Users were surprised to see LinkedIn join the many social media platforms that have launched stories.

“I don’t go on LinkedIn as often as I should… LinkedIn is used for more like career opportunities,” Hoste said. “So, there’s no point [in] adding a story there.”

“It would be very hard for stories to become a thing, you know, because you can retweet, you can like, you can look at the trending page…I don’t know how people would take that,” she said.

What about social media has changed significantly in 2020?

2020 has forced people to change the way they do things, especially with social media.

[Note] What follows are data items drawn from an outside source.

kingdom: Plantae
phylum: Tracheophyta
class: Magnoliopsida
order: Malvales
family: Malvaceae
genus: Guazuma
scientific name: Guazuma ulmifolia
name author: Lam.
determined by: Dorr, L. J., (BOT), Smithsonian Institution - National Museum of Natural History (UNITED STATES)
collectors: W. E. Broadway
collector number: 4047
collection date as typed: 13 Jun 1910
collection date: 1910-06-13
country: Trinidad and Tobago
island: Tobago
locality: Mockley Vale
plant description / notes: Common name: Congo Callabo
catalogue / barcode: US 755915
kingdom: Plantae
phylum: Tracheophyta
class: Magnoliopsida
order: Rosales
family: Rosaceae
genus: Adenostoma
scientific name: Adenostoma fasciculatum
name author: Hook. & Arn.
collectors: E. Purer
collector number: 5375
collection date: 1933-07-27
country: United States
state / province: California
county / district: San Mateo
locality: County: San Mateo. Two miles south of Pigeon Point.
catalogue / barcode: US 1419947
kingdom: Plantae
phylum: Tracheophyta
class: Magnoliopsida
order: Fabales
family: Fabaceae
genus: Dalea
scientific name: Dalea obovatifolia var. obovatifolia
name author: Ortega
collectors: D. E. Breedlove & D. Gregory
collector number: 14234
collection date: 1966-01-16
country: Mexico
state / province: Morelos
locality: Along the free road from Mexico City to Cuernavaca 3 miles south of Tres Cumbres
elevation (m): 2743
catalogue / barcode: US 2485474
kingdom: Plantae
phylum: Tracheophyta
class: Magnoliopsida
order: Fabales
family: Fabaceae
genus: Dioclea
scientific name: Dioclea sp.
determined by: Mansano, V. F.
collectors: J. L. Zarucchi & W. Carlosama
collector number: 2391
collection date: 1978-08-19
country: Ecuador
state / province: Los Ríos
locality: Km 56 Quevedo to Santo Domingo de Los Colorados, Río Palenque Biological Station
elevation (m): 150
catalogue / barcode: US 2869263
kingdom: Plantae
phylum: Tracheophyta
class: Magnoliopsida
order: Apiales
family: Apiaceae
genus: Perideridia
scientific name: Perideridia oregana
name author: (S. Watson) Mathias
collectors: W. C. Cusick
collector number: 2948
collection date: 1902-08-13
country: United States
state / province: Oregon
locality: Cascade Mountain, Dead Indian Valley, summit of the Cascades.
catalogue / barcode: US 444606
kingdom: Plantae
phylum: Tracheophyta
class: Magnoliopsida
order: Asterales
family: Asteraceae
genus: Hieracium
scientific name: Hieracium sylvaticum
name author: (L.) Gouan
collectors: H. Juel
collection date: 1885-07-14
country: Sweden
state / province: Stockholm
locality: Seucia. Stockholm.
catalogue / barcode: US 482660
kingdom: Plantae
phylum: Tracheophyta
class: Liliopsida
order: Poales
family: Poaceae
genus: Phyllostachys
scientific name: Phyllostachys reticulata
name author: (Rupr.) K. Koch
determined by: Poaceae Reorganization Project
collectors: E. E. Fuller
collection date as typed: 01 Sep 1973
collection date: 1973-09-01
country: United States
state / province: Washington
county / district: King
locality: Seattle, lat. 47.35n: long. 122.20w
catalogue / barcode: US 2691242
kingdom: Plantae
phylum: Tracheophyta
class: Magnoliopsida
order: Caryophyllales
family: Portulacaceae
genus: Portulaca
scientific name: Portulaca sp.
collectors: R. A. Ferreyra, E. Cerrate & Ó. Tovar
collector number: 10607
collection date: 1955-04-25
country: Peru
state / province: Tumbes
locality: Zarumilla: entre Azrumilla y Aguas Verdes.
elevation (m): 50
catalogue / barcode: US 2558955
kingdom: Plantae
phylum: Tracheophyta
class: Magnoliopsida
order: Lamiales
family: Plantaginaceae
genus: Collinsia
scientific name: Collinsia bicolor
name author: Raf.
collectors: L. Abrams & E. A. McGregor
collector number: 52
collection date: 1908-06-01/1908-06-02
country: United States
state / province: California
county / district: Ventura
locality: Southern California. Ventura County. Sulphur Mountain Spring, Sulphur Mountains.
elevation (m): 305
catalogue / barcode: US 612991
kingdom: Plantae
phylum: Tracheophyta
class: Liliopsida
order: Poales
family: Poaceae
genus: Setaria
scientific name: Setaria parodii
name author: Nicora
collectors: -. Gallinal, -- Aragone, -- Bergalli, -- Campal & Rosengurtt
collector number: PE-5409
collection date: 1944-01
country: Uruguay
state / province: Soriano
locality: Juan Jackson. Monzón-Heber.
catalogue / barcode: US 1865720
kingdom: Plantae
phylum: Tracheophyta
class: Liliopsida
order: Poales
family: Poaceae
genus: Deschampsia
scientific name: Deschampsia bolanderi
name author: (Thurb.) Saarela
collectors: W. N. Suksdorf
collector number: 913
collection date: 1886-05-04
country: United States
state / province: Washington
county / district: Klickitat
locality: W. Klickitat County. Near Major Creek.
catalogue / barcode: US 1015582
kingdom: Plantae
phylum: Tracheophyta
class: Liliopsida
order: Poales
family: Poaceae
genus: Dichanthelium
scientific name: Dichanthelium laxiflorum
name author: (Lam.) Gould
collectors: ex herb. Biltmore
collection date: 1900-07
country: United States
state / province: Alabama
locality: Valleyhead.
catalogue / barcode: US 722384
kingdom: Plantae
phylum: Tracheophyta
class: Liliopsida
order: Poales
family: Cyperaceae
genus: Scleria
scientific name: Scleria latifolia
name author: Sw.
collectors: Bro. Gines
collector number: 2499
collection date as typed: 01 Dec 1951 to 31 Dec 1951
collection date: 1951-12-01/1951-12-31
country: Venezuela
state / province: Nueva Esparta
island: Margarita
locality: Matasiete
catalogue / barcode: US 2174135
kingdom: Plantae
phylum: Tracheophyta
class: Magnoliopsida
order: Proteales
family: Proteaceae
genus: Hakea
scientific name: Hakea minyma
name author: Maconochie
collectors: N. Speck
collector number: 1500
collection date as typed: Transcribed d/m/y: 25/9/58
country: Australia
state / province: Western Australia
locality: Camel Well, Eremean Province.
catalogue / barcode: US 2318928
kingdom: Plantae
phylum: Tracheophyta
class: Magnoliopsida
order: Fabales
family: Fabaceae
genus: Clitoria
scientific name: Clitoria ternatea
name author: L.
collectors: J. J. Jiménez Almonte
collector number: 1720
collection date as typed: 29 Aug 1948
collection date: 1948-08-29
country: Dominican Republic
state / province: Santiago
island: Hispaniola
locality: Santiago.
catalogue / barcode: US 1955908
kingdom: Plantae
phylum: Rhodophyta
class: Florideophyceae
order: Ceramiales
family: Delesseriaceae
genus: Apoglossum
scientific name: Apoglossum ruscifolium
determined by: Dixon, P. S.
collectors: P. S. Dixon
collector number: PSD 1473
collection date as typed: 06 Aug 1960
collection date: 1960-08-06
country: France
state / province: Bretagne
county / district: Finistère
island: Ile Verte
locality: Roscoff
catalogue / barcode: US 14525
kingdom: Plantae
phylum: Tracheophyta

One has to wonder how social media has changed throughout the year.

“Nothing and everything,”  McEwan said. “Social media itself hasn’t had drastic changes, right? We still use the same main platforms that we did in 2019 — Facebook, Instagram, and Twitter, our three big platforms.We are seeing differences in the way that users engage with these platforms. It has become, in some ways, our main social outlet. And in a lot of ways, I think social media is our main access point.”

McEwan said that people are in a time where they’re physically isolated from one another, but they remain connected as they continue to communicate through social media.

Hopke echoed this sentiment,  stating that the way users interact with social media has been impacted by the pandemic. 

“There was some data I saw in the fall, that was analyzing [and] looking at the way that individuals use patterns had changed during the more widespread periods of lockdown,” Hopke said.

She had shared an article from Sprout that went into detail on how Covid-19 had changed the best times to post on social media. They had updated their data pulled from their yearly review of best times to post and they found that those times had shifted due to work and social life going virtual.

Pew Research published a few articles in October that detailed how Americans felt toward social media during the pandemic.In one survey, Pew Research found that 64 percent of Americans say that social media doesn’t have a good on the ways things were going in the United States. They have this negative view due to the misinformation and the hate and harassment they witness online.

About 23 percent of adult social media users in the U.S. say they have changed their views about political or social issues due to what they saw on social media, according to another Pew Research survey.

The way people have used social media and interacted with one another has changed in 2020. With a pandemic that doesn’t seem to have an end in sight, one can only imagine how social media will impact our daily lives in the future.